Dixon JB. World J Surg. 2009.

Abstract

Weight gain and obesity are driving the global epidemic of type-2 diabetes through metabolic and inflammatory pathways that cause insulin resistance and impair pancreatic beta-cell function, the two important factors that are directly responsible for the development of this disease in susceptible populations. Lifestyle methods and modest weight loss are powerful at preventing and managing type-2 diabetes, but sustaining substantial weight loss is problematic. Bariatric surgery provides exceptional sustained weight loss and remission of type-2 diabetes in 50-85% of subjects, especially if treated early before irreparable beta-cell damage has occurred. In addition, there is substantial evidence that bariatric surgery provides additional comorbidity and quality-of-life improvements and reduces mortality in patients with type-2 diabetes. There is an association between the extent of weight loss and remission of type-2 diabetes. Diversionary bariatric procedures such as gastric bypass and biliopancreatic diversion induce a rapid non-weight-loss-associated improvement in glycemic control. Several mechanisms have been proposed for this exciting and novel effect that may provide key insights into the pathogenesis of type-2 diabetes.

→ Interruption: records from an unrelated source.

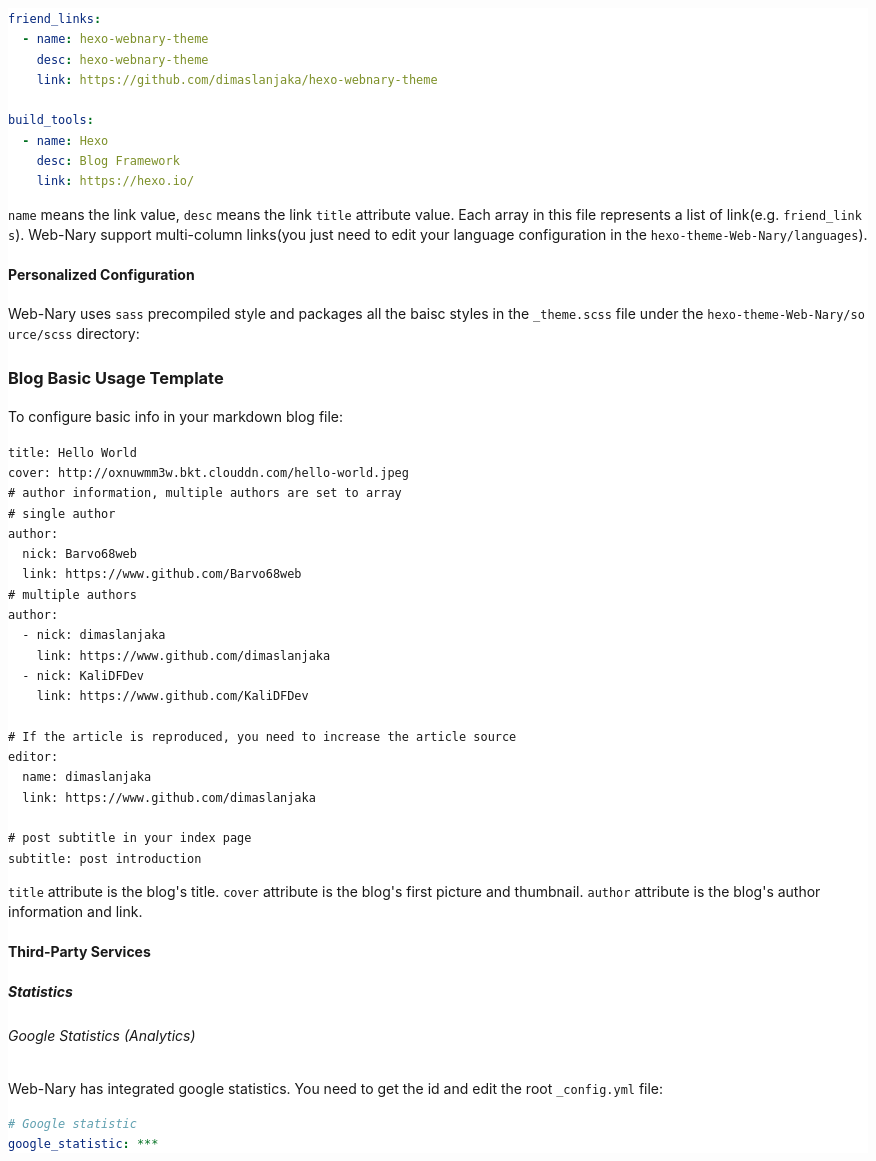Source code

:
 ``` yml
friend_links:
  - name: hexo-webnary-theme
    desc: hexo-webnary-theme
    link: https://github.com/dimaslanjaka/hexo-webnary-theme

build_tools:
  - name: Hexo
    desc: Blog Framework
    link: https://hexo.io/
```
`name` means the link value, `desc` means the link `title` attribute value.
Each array in this file represents a list of link(e.g. `friend_links`). Web-Nary support multi-column links(you just need to edit your language configuration in the `hexo-theme-Web-Nary/languages`).

#### Personalized Configuration
Web-Nary uses `sass` precompiled style and packages all the baisc styles in the `_theme.scss` file under the `hexo-theme-Web-Nary/source/scss` directory:


### Blog Basic Usage Template
To configure basic info in your markdown blog file:
```
title: Hello World
cover: http://oxnuwmm3w.bkt.clouddn.com/hello-world.jpeg
# author information, multiple authors are set to array
# single author
author:
  nick: Barvo68web
  link: https://www.github.com/Barvo68web
# multiple authors
author:
  - nick: dimaslanjaka
    link: https://www.github.com/dimaslanjaka
  - nick: KaliDFDev
    link: https://www.github.com/KaliDFDev

# If the article is reproduced, you need to increase the article source
editor:
  name: dimaslanjaka
  link: https://www.github.com/dimaslanjaka

# post subtitle in your index page
subtitle: post introduction
```
`title` attribute is the blog's title. `cover` attribute is the blog's first picture and thumbnail. `author` attribute is the blog's author information and link.

#### Third-Party Services

##### Statistics

###### Google Statistics (Analytics)
Web-Nary has integrated google statistics. You need to get the id and edit the root `_config.yml` file:
``` yml
# Google statistic
google_statistic: ***
```
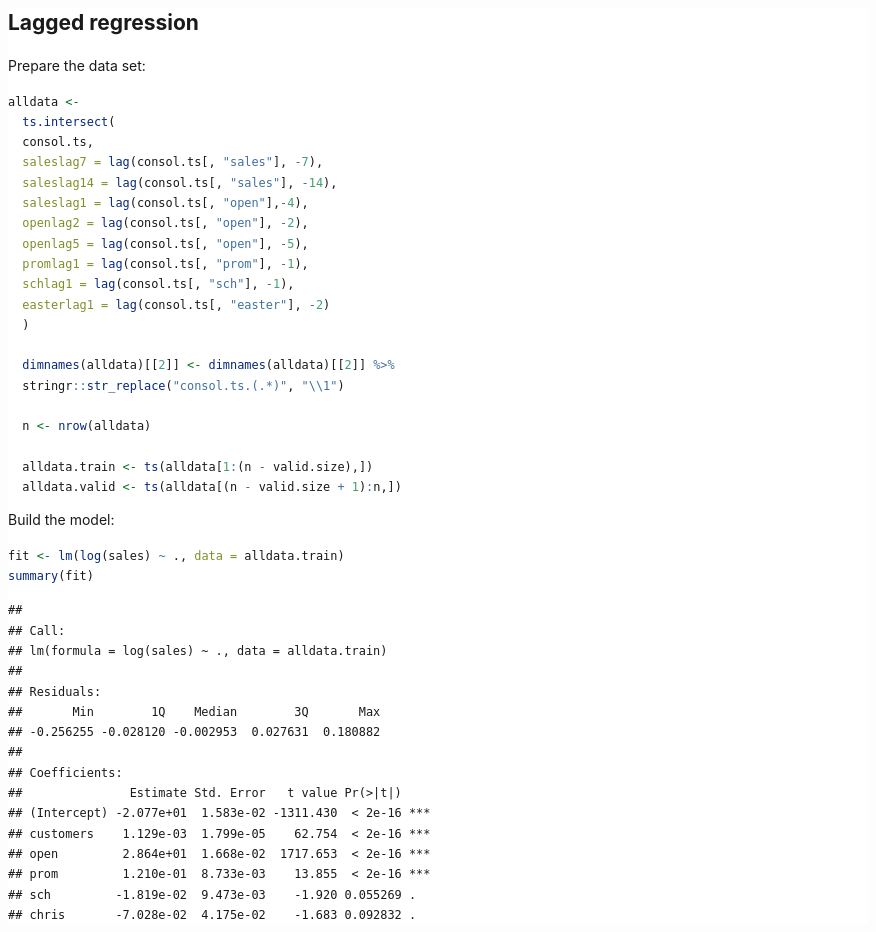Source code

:Lagged regression
-----------------

Prepare the data set:

``` r
alldata <-
  ts.intersect(
  consol.ts,
  saleslag7 = lag(consol.ts[, "sales"], -7),
  saleslag14 = lag(consol.ts[, "sales"], -14),
  saleslag1 = lag(consol.ts[, "open"],-4),
  openlag2 = lag(consol.ts[, "open"], -2),
  openlag5 = lag(consol.ts[, "open"], -5),
  promlag1 = lag(consol.ts[, "prom"], -1),
  schlag1 = lag(consol.ts[, "sch"], -1),
  easterlag1 = lag(consol.ts[, "easter"], -2)
  )
  
  dimnames(alldata)[[2]] <- dimnames(alldata)[[2]] %>%
  stringr::str_replace("consol.ts.(.*)", "\\1")
  
  n <- nrow(alldata)
  
  alldata.train <- ts(alldata[1:(n - valid.size),])
  alldata.valid <- ts(alldata[(n - valid.size + 1):n,])
```

Build the model:

``` r
fit <- lm(log(sales) ~ ., data = alldata.train)
summary(fit)
```

    ## 
    ## Call:
    ## lm(formula = log(sales) ~ ., data = alldata.train)
    ## 
    ## Residuals:
    ##       Min        1Q    Median        3Q       Max 
    ## -0.256255 -0.028120 -0.002953  0.027631  0.180882 
    ## 
    ## Coefficients:
    ##               Estimate Std. Error   t value Pr(>|t|)    
    ## (Intercept) -2.077e+01  1.583e-02 -1311.430  < 2e-16 ***
    ## customers    1.129e-03  1.799e-05    62.754  < 2e-16 ***
    ## open         2.864e+01  1.668e-02  1717.653  < 2e-16 ***
    ## prom         1.210e-01  8.733e-03    13.855  < 2e-16 ***
    ## sch         -1.819e-02  9.473e-03    -1.920 0.055269 .  
    ## chris       -7.028e-02  4.175e-02    -1.683 0.092832 .  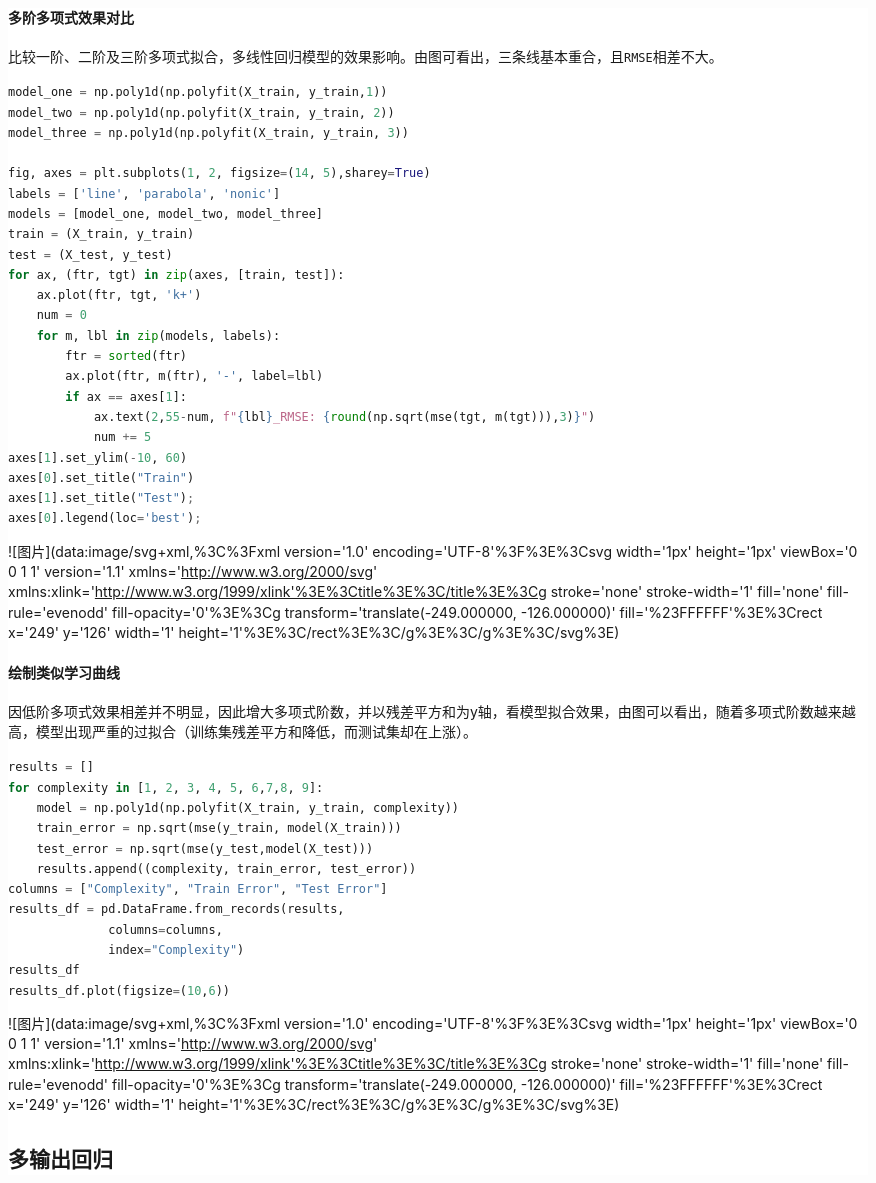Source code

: #### 多阶多项式效果对比

比较一阶、二阶及三阶多项式拟合，多线性回归模型的效果影响。由图可看出，三条线基本重合，且`RMSE`相差不大。

```python
model_one = np.poly1d(np.polyfit(X_train, y_train,1))
model_two = np.poly1d(np.polyfit(X_train, y_train, 2))
model_three = np.poly1d(np.polyfit(X_train, y_train, 3))

fig, axes = plt.subplots(1, 2, figsize=(14, 5),sharey=True)
labels = ['line', 'parabola', 'nonic']
models = [model_one, model_two, model_three]
train = (X_train, y_train)
test = (X_test, y_test)
for ax, (ftr, tgt) in zip(axes, [train, test]):
    ax.plot(ftr, tgt, 'k+')
    num = 0
    for m, lbl in zip(models, labels):
        ftr = sorted(ftr)
        ax.plot(ftr, m(ftr), '-', label=lbl)
        if ax == axes[1]:
            ax.text(2,55-num, f"{lbl}_RMSE: {round(np.sqrt(mse(tgt, m(tgt))),3)}")
            num += 5
axes[1].set_ylim(-10, 60)
axes[0].set_title("Train")
axes[1].set_title("Test");
axes[0].legend(loc='best');
```

![图片](data:image/svg+xml,%3C%3Fxml version='1.0' encoding='UTF-8'%3F%3E%3Csvg width='1px' height='1px' viewBox='0 0 1 1' version='1.1' xmlns='http://www.w3.org/2000/svg' xmlns:xlink='http://www.w3.org/1999/xlink'%3E%3Ctitle%3E%3C/title%3E%3Cg stroke='none' stroke-width='1' fill='none' fill-rule='evenodd' fill-opacity='0'%3E%3Cg transform='translate(-249.000000, -126.000000)' fill='%23FFFFFF'%3E%3Crect x='249' y='126' width='1' height='1'%3E%3C/rect%3E%3C/g%3E%3C/g%3E%3C/svg%3E)

#### 绘制类似学习曲线

因低阶多项式效果相差并不明显，因此增大多项式阶数，并以残差平方和为y轴，看模型拟合效果，由图可以看出，随着多项式阶数越来越高，模型出现严重的过拟合（训练集残差平方和降低，而测试集却在上涨）。

```python
results = []
for complexity in [1, 2, 3, 4, 5, 6,7,8, 9]:
    model = np.poly1d(np.polyfit(X_train, y_train, complexity))
    train_error = np.sqrt(mse(y_train, model(X_train)))
    test_error = np.sqrt(mse(y_test,model(X_test)))
    results.append((complexity, train_error, test_error))
columns = ["Complexity", "Train Error", "Test Error"]
results_df = pd.DataFrame.from_records(results, 
              columns=columns,
              index="Complexity")
results_df
results_df.plot(figsize=(10,6))
```

![图片](data:image/svg+xml,%3C%3Fxml version='1.0' encoding='UTF-8'%3F%3E%3Csvg width='1px' height='1px' viewBox='0 0 1 1' version='1.1' xmlns='http://www.w3.org/2000/svg' xmlns:xlink='http://www.w3.org/1999/xlink'%3E%3Ctitle%3E%3C/title%3E%3Cg stroke='none' stroke-width='1' fill='none' fill-rule='evenodd' fill-opacity='0'%3E%3Cg transform='translate(-249.000000, -126.000000)' fill='%23FFFFFF'%3E%3Crect x='249' y='126' width='1' height='1'%3E%3C/rect%3E%3C/g%3E%3C/g%3E%3C/svg%3E)

## 多输出回归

A range of novel surgical, endoluminal procedures/devices, and pharmacologic therapies are likely to evolve when we better understand how bariatric surgery enables long-term changes in energy balance and non-weight-related metabolic improvements. Bariatric surgery should be considered for adults with BMI >or= 35 kg/m(2) and type-2 diabetes, especially if the diabetes is difficult to control with lifestyle and pharmacologic therapy. Although all bariatric procedures produce exceptional results in the management of type-2 diabetes, choice of procedure requires a careful risk-benefit analysis for the individual patient.